We recited the facts at length in Vázquez I, 385 F.3d at 23-29. We incorporate those facts by reference, summarizing only briefly the details most pertinent to our discussion here. 3 Vázquez claimed that she was demoted as a result of the defendants’ animus against her political affiliation. The defendants, members of the municipal administration of Toa Baja that took charge in January 2001, claimed that she was demoted because the previous municipal administration had promoted her illegally and the Commonwealth of Puerto Rico had mandated corrective action.
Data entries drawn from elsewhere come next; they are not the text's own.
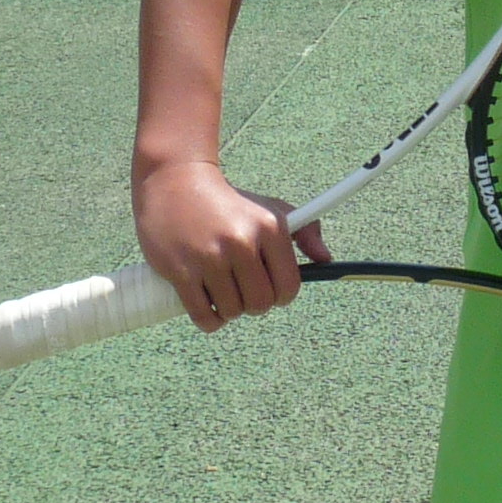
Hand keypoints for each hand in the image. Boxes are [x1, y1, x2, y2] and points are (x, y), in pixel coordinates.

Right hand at [132, 158, 323, 330]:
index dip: (280, 295)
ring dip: (228, 309)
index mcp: (270, 228)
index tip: (269, 289)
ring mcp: (210, 257)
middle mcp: (242, 242)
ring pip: (232, 312)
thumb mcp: (271, 209)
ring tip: (221, 290)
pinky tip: (207, 306)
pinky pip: (204, 317)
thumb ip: (306, 231)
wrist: (175, 182)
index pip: (289, 288)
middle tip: (242, 290)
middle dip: (253, 304)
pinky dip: (208, 320)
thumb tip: (325, 259)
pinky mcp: (180, 270)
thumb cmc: (230, 203)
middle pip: (260, 304)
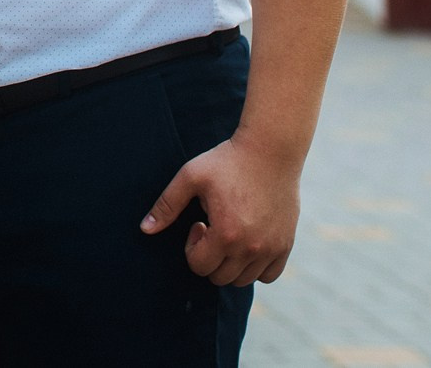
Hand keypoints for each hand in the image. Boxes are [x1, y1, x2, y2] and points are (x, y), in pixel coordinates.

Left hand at [139, 134, 303, 285]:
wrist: (271, 150)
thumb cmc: (227, 161)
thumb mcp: (190, 177)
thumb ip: (166, 206)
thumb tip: (145, 230)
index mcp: (226, 234)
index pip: (199, 267)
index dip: (193, 247)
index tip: (200, 223)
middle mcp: (252, 248)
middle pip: (220, 278)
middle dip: (209, 257)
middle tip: (213, 228)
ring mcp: (272, 249)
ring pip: (244, 280)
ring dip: (231, 264)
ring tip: (230, 233)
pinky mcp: (286, 245)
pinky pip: (269, 276)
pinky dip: (256, 268)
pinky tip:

In support of this defense, the defendants invoked an audit of municipal personnel practices that the Comptroller of Puerto Rico had completed during the last months of the previous administration. See Vázquez I, 385 F.3d at 25 n. 1. The audit revealed that Toa Baja had run afoul of numerous Commonwealth laws relating to the appointment and promotion of municipal employees. Under Puerto Rico law, “all municipal jobs are governed by so-called job classification plans that are adopted locally. These plans set forth the occupational groups and personnel structure of the municipality, including the primary responsibilities and employment requirements for each position in city gov *149 ernment.” Vázquez I, 385 F.3d at 26. These job classification plans generally must be approved by the Commonwealth of Puerto Rico before they can be implemented. Once a job classification plan has been approved, municipalities normally must use a merit system to fill the career positions the plan creates. See Gonzalez-De-Blasini v. Family Dept., 377 F.3d 81, 86 (1st Cir.2004).